Nur scheinbar eine Provinzposse: In der vorigen Woche erließ der Stadtrat von Zwickau auf Antrag des BSW ein Verbot von Bundeswehr-Werbung auf städtischen Flächen – mit den Stimmen der AfD, der größten Fraktion! Unter anderem auf Straßenbahnen: Ein Zug fuhr in Flecktarnfarben durch die viertgrößte Stadt Sachsens und warb für den Dienst in der Armee. Um die Groteske komplett zu machen, nennt sich Zwickau jetzt „Stadt des Friedens“. Gleichzeitig erklärten in München drei Straßenbahnfahrer, den Einsatz zu verweigern, wenn ihr Zug mit Werbung für die Truppe dekoriert ist.
Warum ist es mehr als eine Provinzposse? Das Ganze steht für die in Deutschland seit Jahrzehnten kultivierte Mißachtung der Rolle und Bedeutung der Armee für unseren Staat. Besonders blamabel ist es, wenn diese Verachtung ausgerechnet von rechts, der AfD, kommt, die sich in ihrem Wahlprogramm ausdrücklich positiv zum Wehrgedanken bekennt und die Wiedereinführung der Wehrpflicht fordert. Immerhin rückten Bundespolitiker der AfD rasch vom Zwickauer Beschluß öffentlich ab.
Verteidigungsfähigkeit ist Voraussetzung für nationale Souveränität
Deutschland hat hier ein Grundproblem. Es fehlt an einem breiten gesellschaftlichen Verständnis, eine Nation sein und bleiben zu wollen – wie sämtliche anderen europäischen Staaten. Zur Behauptung nationaler Souveränität – auch im Rahmen von Bündnissen oder Vertragsgemeinschaften wie Nato und EU – bedarf es der Fähigkeit, das eigene Territorium verteidigen zu können und zu wollen. Wer nicht bereit ist, dies zu demonstrieren, eine nennenswerte Zahl eigener Soldaten aufzubieten, die auch willens sind, für diese Aufgabe ihr Leben einzusetzen, gibt den Anspruch auf, als Nation gefürchtet und respektiert zu werden.

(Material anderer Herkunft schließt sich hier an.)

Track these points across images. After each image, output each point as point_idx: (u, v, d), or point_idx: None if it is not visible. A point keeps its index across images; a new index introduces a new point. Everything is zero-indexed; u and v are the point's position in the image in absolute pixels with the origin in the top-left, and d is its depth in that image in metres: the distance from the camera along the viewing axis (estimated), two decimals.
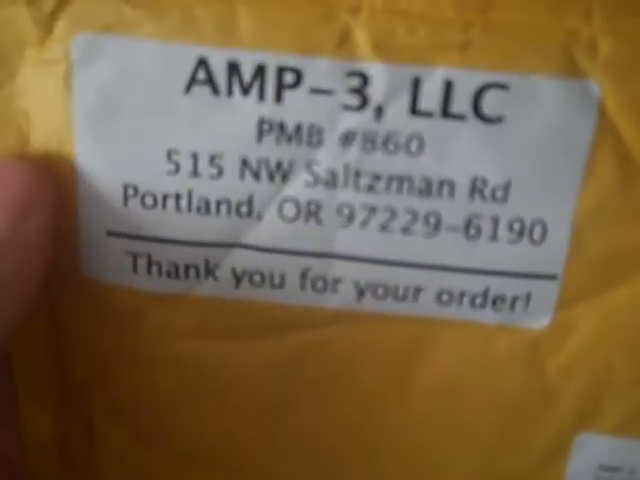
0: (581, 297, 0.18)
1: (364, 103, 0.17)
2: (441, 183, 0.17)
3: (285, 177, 0.17)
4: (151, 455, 0.21)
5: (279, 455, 0.21)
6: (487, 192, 0.17)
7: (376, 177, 0.17)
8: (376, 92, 0.16)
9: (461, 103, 0.16)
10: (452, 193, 0.17)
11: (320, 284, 0.18)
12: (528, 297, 0.18)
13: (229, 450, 0.21)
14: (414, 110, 0.17)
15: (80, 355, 0.20)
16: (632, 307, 0.18)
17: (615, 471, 0.20)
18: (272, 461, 0.21)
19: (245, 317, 0.19)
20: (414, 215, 0.17)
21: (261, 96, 0.17)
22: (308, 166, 0.17)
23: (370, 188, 0.17)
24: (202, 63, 0.16)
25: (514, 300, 0.18)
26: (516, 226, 0.17)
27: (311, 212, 0.18)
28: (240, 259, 0.18)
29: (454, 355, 0.19)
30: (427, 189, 0.17)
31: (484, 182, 0.17)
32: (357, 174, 0.17)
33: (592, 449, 0.20)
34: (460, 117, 0.17)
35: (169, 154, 0.17)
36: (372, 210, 0.17)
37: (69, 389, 0.20)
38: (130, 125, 0.17)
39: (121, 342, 0.19)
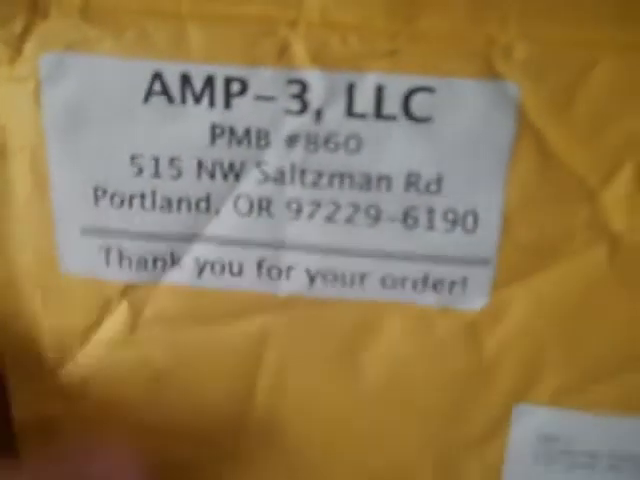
0: (513, 280, 0.20)
1: (304, 108, 0.18)
2: (379, 178, 0.19)
3: (238, 176, 0.19)
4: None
5: (245, 433, 0.23)
6: (421, 185, 0.19)
7: (320, 174, 0.19)
8: (315, 97, 0.18)
9: (392, 105, 0.18)
10: (389, 187, 0.19)
11: (275, 272, 0.20)
12: (465, 281, 0.20)
13: (199, 430, 0.22)
14: (350, 112, 0.18)
15: (54, 345, 0.22)
16: (560, 289, 0.20)
17: (553, 440, 0.21)
18: (239, 440, 0.23)
19: (208, 304, 0.21)
20: (356, 207, 0.19)
21: (212, 104, 0.18)
22: (258, 165, 0.19)
23: (315, 184, 0.19)
24: (157, 76, 0.18)
25: (452, 284, 0.20)
26: (450, 216, 0.19)
27: (263, 207, 0.19)
28: (202, 251, 0.20)
29: (399, 335, 0.21)
30: (366, 184, 0.19)
31: (418, 176, 0.19)
32: (302, 172, 0.19)
33: (530, 420, 0.21)
34: (392, 118, 0.18)
35: (133, 158, 0.19)
36: (317, 204, 0.19)
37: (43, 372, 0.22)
38: (96, 134, 0.19)
39: (95, 331, 0.21)
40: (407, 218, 0.19)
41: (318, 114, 0.18)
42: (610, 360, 0.20)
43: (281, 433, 0.22)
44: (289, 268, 0.20)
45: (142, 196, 0.19)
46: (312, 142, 0.19)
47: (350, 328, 0.21)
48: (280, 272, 0.20)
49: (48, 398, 0.23)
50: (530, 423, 0.21)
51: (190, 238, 0.20)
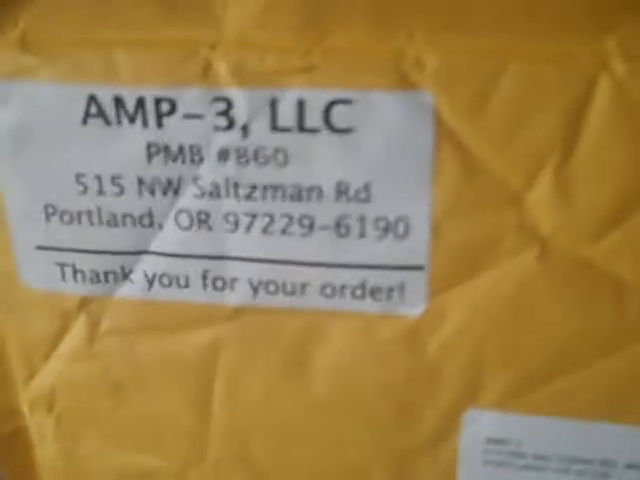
0: (449, 285, 0.20)
1: (231, 124, 0.19)
2: (309, 189, 0.19)
3: (176, 191, 0.20)
4: (89, 443, 0.24)
5: (206, 443, 0.23)
6: (351, 194, 0.19)
7: (253, 187, 0.20)
8: (240, 114, 0.19)
9: (313, 118, 0.19)
10: (320, 197, 0.19)
11: (219, 283, 0.21)
12: (402, 287, 0.20)
13: (161, 441, 0.23)
14: (275, 127, 0.19)
15: (21, 359, 0.23)
16: (495, 293, 0.20)
17: (503, 443, 0.21)
18: (201, 450, 0.23)
19: (161, 316, 0.22)
20: (290, 218, 0.20)
21: (145, 124, 0.19)
22: (194, 181, 0.20)
23: (249, 197, 0.20)
24: (92, 99, 0.19)
25: (390, 290, 0.20)
26: (381, 223, 0.20)
27: (202, 221, 0.20)
28: (150, 264, 0.21)
29: (343, 343, 0.21)
30: (298, 195, 0.20)
31: (347, 185, 0.19)
32: (236, 185, 0.20)
33: (479, 424, 0.21)
34: (314, 130, 0.19)
35: (77, 177, 0.20)
36: (253, 216, 0.20)
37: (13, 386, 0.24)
38: (42, 155, 0.20)
39: (57, 344, 0.22)
40: (339, 227, 0.20)
41: (245, 129, 0.19)
42: (547, 363, 0.20)
43: (241, 443, 0.23)
44: (233, 279, 0.21)
45: (89, 213, 0.20)
46: (242, 156, 0.19)
47: (296, 336, 0.21)
48: (225, 283, 0.21)
49: (21, 409, 0.24)
50: (479, 427, 0.21)
51: (138, 252, 0.21)
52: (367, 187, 0.19)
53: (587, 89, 0.18)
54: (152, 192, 0.20)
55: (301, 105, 0.19)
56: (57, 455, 0.24)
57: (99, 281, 0.21)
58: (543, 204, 0.19)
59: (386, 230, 0.20)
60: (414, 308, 0.20)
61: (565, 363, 0.20)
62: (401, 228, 0.19)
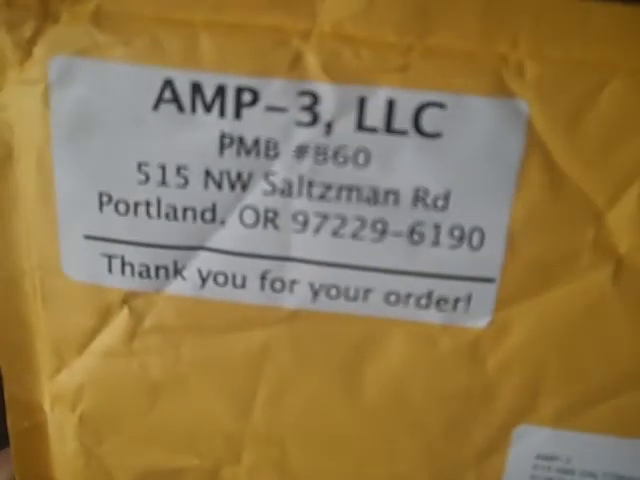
0: (517, 299, 0.20)
1: (315, 120, 0.18)
2: (387, 193, 0.19)
3: (245, 187, 0.19)
4: (113, 442, 0.23)
5: (243, 447, 0.22)
6: (429, 201, 0.19)
7: (327, 187, 0.19)
8: (325, 110, 0.18)
9: (402, 120, 0.18)
10: (397, 202, 0.19)
11: (278, 285, 0.20)
12: (469, 299, 0.20)
13: (194, 443, 0.22)
14: (360, 126, 0.18)
15: (51, 350, 0.22)
16: (564, 309, 0.20)
17: (552, 460, 0.21)
18: (237, 454, 0.22)
19: (210, 315, 0.20)
20: (362, 222, 0.19)
21: (222, 113, 0.18)
22: (266, 177, 0.19)
23: (322, 197, 0.19)
24: (168, 84, 0.18)
25: (456, 301, 0.20)
26: (456, 233, 0.19)
27: (269, 219, 0.19)
28: (205, 261, 0.20)
29: (402, 352, 0.20)
30: (374, 198, 0.19)
31: (426, 192, 0.19)
32: (310, 184, 0.19)
33: (530, 440, 0.21)
34: (402, 132, 0.18)
35: (139, 165, 0.19)
36: (324, 217, 0.19)
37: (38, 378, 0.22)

Für die Bundeswehr zu werben muß eine Ehre sein
Spätestens seit dem Angriff Rußlands auf die Ukraine sollte diese Erkenntnis endlich einrasten und alle der mangelhafte Zustand unserer Armee alarmieren. Schlagartig sehen wir, was es heißt, überrannt zu werden und welche Konsequenzen drohen, sollte ein Volk keine Wehrbereitschaft und intakte Rüstung besitzen.
Eine vom Volk getragene, hervorragend ausgestattete, motivierte und respektierte Armee ist also im nationalen Interesse. Sie ist nicht zu viel, sondern zu wenig öffentlich präsent. Soldaten sollten sich mit Begeisterung und kollektivem Rückhalt in Uniform in der Öffentlichkeit zeigen können. Für den Einsatz zu werben, muß pure Selbstverständlichkeit und eine Ehre sein.
Eine stolze Armee verleiht der Nation Würde
Der Historiker Percy Ernst Schramm bemerkte einmal, selbst in einer auf Rationalität ausgerichteten Welt werde „das Bedürfnis nicht aufhören, den Staat sehen und dadurch erleben zu können“. Eine stolz auftretende Armee verleiht der Nation in diesem Sinne Gesicht und Würde.